§ Task: In the entries below, from the line containing "saa lisada man" through the end of the entries, inclusive, swap every occurrence of "Sports" for "Athletics" and write those lines out again with nothing else altered. Leave the pictures out of the answer.

§ Provided entries:
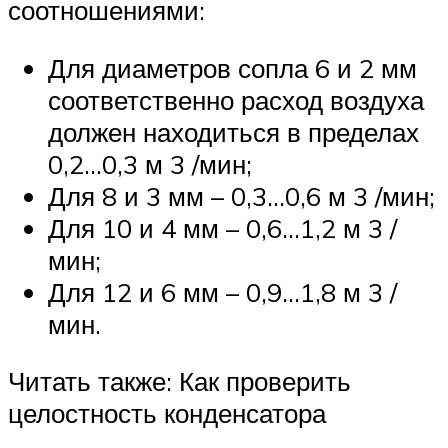
соотношениями:
Для диаметров сопла 6 и 2 мм
соответственно расход воздуха
должен находиться в пределах
0,2…0,3 м 3 /мин;
Для 8 и 3 мм – 0,3…0,6 м 3 /мин;
Для 10 и 4 мм – 0,6…1,2 м 3 /
мин;
Для 12 и 6 мм – 0,9…1,8 м 3 /
мин.
Читать также: Как проверить
целостность конденсатора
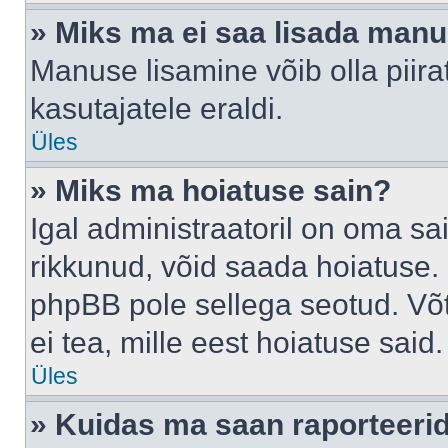
» Miks ma ei saa lisada man
Manuse lisamine võib olla piira
kasutajatele eraldi.
Üles
» Miks ma hoiatuse sain?
Igal administraatoril on oma sai
rikkunud, võid saada hoiatuse. 
phpBB pole sellega seotud. Võt
ei tea, mille eest hoiatuse said.
Üles
» Kuidas ma saan raporteerid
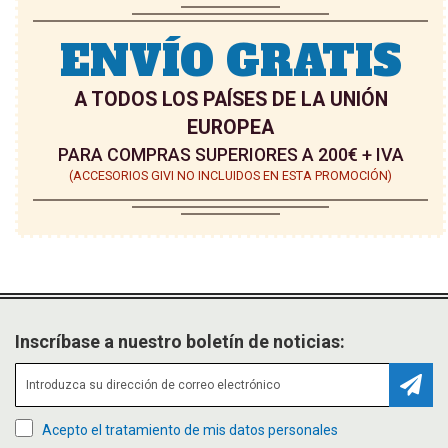
E
E
ENVÍO GRATIS
O
O
A TODOS LOS PAÍSES DE LA UNIÓN
S
S
EUROPEA
PARA COMPRAS SUPERIORES A 200€ + IVA
(ACCESORIOS GIVI NO INCLUIDOS EN ESTA PROMOCIÓN)
Inscríbase a nuestro boletín de noticias:
Suscr
Acepto el tratamiento de mis datos personales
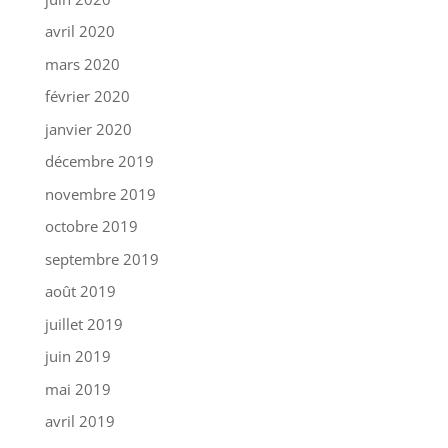
avril 2020
mars 2020
février 2020
janvier 2020
décembre 2019
novembre 2019
octobre 2019
septembre 2019
août 2019
juillet 2019
juin 2019
mai 2019
avril 2019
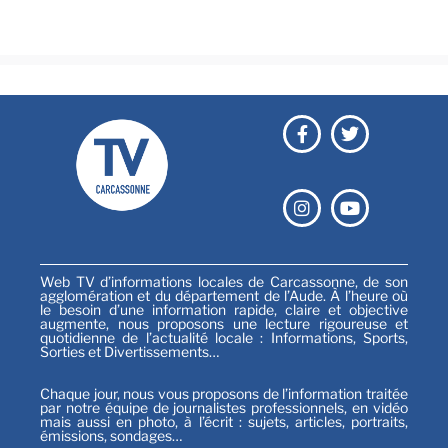
Sports
Web TV d’informations locales de Carcassonne, de son
agglomération et du département de l’Aude. À l’heure où
le besoin d’une information rapide, claire et objective
augmente, nous proposons une lecture rigoureuse et
quotidienne de l’actualité locale : Informations, Sports,
Sorties et Divertissements…
Chaque jour, nous vous proposons de l’information traitée
par notre équipe de journalistes professionnels, en vidéo
mais aussi en photo, à l’écrit : sujets, articles, portraits,
émissions, sondages…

§ Response box:
» Miks ma ei saa lisada man
Manuse lisamine võib olla piira
kasutajatele eraldi.
Üles
» Miks ma hoiatuse sain?
Igal administraatoril on oma sai
rikkunud, võid saada hoiatuse. 
phpBB pole sellega seotud. Võt
ei tea, mille eest hoiatuse said.
Üles
» Kuidas ma saan raporteerid
E
E
ENVÍO GRATIS
O
O
A TODOS LOS PAÍSES DE LA UNIÓN
S
S
EUROPEA
PARA COMPRAS SUPERIORES A 200€ + IVA
(ACCESORIOS GIVI NO INCLUIDOS EN ESTA PROMOCIÓN)
Inscríbase a nuestro boletín de noticias:
Suscr
Acepto el tratamiento de mis datos personales
avril 2020
mars 2020
février 2020
janvier 2020
décembre 2019
novembre 2019
octobre 2019
septembre 2019
août 2019
juillet 2019
juin 2019
mai 2019
avril 2019
Athletics
Web TV d’informations locales de Carcassonne, de son
agglomération et du département de l’Aude. À l’heure où
le besoin d’une information rapide, claire et objective
augmente, nous proposons une lecture rigoureuse et
quotidienne de l’actualité locale : Informations, Athletics,
Sorties et Divertissements…
Chaque jour, nous vous proposons de l’information traitée
par notre équipe de journalistes professionnels, en vidéo
mais aussi en photo, à l’écrit : sujets, articles, portraits,
émissions, sondages…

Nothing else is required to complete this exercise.